For the record, I am not a huge fan of RTS (Real Time Strategy). I suppose I was never meant to be a god…or a general…or a leader in any way, shape, or form. Commanding and Conquering large imaginary armies across an exotic turrain while casually checking my Facebook just doesn’t work for me; but for some reason, Fat Princess does.
Fat Princess isn’t exactly a fully traditional RTS, but it certainly feels like one and contains the most important elements: The sprawling and often inscrutable landscapes, the two warring factions, and the gaming fags who rack up billions of experience points in the game and then taunt you over the internet for playing it casually.
Let’s start with the story. Two kingdoms had a misunderstanding and went to war over princesses eating cake…that’s about it. Fuck it, if you have a Red Kingdom less than a mile away from a Blue Kingdom, you have to expect that some shit’s going to go down.
When playing the Single Player, there is certainly a lot of fun and action, but you don’t get the satisfaction of pwning 13-year-olds via online playing.
Essentially, in the main quests of the game, your castle has captured the other castle’s princess, and vice versa. You must keep the captured princess in your castle, while working as a team to get YOUR princess back from the opponent. In order to make this task more difficult, your opponent has been feeding your princess cake to make her heavier.
Character design is a decent feature for those who want some customization.
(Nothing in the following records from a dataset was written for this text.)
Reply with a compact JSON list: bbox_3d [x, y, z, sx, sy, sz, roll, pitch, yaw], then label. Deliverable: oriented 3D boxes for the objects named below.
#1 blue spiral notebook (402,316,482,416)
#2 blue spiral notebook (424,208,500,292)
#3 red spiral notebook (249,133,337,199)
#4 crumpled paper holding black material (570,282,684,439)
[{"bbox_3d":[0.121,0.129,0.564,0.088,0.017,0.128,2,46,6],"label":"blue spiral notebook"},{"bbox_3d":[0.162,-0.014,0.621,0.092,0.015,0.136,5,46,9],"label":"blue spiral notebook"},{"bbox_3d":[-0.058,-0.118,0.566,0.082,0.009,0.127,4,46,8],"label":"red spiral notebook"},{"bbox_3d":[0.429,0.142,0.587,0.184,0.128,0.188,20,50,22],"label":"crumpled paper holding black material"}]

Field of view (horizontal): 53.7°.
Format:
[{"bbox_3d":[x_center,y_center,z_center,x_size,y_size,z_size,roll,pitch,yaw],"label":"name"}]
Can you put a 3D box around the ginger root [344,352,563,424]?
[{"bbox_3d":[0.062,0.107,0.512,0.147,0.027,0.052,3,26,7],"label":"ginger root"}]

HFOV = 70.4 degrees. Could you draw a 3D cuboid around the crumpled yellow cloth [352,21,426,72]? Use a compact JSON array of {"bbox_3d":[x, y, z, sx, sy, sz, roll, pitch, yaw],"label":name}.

There aren’t a ton of customization options, but everyone just turns their little character green with a red mohawk anyway.
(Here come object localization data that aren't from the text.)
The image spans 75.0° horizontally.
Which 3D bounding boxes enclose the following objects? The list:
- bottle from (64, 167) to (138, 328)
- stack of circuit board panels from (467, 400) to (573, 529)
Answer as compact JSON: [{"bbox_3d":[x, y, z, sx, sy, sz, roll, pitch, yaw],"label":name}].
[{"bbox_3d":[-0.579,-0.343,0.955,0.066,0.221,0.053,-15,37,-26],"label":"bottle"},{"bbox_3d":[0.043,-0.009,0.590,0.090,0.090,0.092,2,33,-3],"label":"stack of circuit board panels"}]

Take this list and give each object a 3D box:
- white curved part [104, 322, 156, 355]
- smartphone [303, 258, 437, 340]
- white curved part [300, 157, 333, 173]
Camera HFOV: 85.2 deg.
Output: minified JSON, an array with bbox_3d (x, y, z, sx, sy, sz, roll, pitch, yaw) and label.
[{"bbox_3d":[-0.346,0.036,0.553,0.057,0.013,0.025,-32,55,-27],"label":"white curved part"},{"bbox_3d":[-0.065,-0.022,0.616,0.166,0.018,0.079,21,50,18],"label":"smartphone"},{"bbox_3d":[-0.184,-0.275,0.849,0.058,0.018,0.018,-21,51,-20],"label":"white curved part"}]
Me, on the other hand…I choose to turn my little avatar into a cross between Thor and Zach Galafianakis…
Your avatar represents you in the game, and you only control one character who respawns every time you die…and you will die…a lot–especially in the online games.
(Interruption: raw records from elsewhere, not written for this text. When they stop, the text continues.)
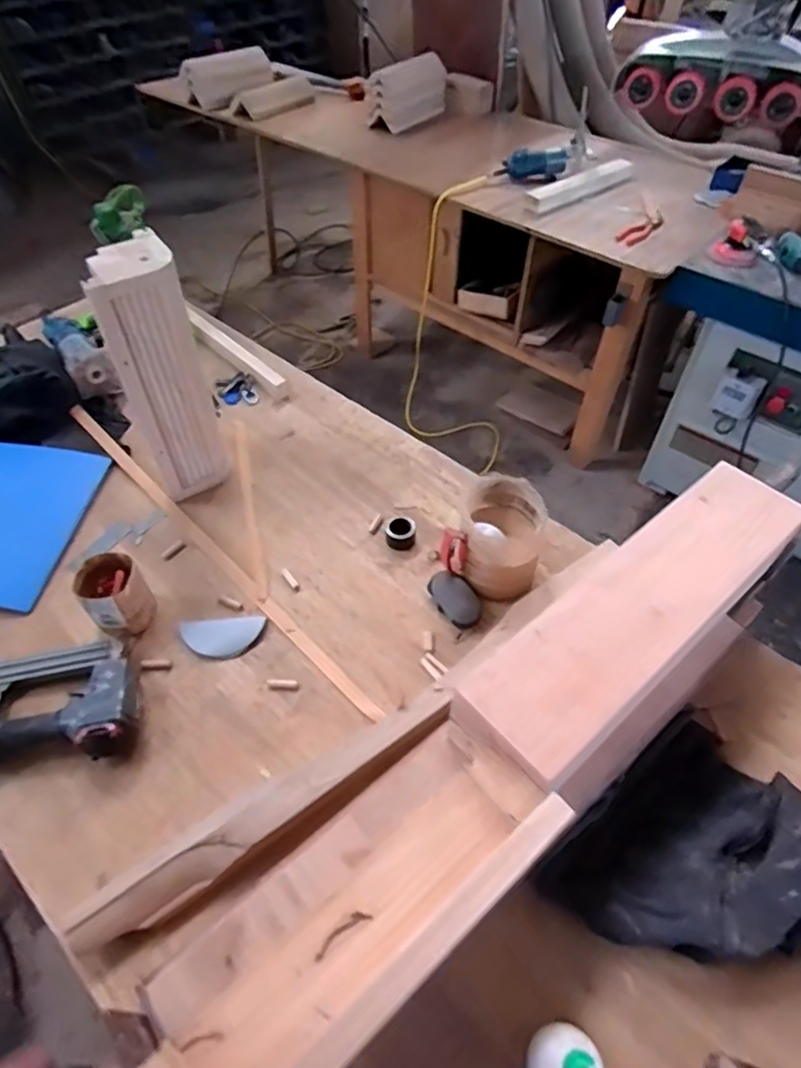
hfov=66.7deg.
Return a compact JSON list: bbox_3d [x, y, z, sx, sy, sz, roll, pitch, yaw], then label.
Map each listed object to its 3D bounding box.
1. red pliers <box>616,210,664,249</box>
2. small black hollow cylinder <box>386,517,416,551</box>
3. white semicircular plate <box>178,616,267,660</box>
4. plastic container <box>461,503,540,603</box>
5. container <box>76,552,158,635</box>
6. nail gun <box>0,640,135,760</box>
[{"bbox_3d":[0.651,-0.818,1.632,0.057,0.019,0.214,37,59,27],"label":"red pliers"},{"bbox_3d":[0.003,-0.005,0.935,0.043,0.024,0.052,17,53,12],"label":"small black hollow cylinder"},{"bbox_3d":[-0.244,0.142,0.832,0.110,0.013,0.052,-3,51,-4],"label":"white semicircular plate"},{"bbox_3d":[0.144,0.012,0.866,0.103,0.106,0.126,12,52,8],"label":"plastic container"},{"bbox_3d":[-0.382,0.078,0.813,0.080,0.107,0.082,-28,57,-22],"label":"container"},{"bbox_3d":[-0.443,0.205,0.755,0.243,0.067,0.153,-3,51,-4],"label":"nail gun"}]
Fat Princess has gotten loads of good scores from game critics, but fuck what they think. If you like old-school style capture the flag games and have a decent sense of humor, you’ll love it. And even though online play is frustrating as fuck, it feels like you’ve actually accomplished something when you win…but you have to keep playing, or else you’ll be forced to re-enter a world where you’re a disgusting loser with a body like fucking Grover.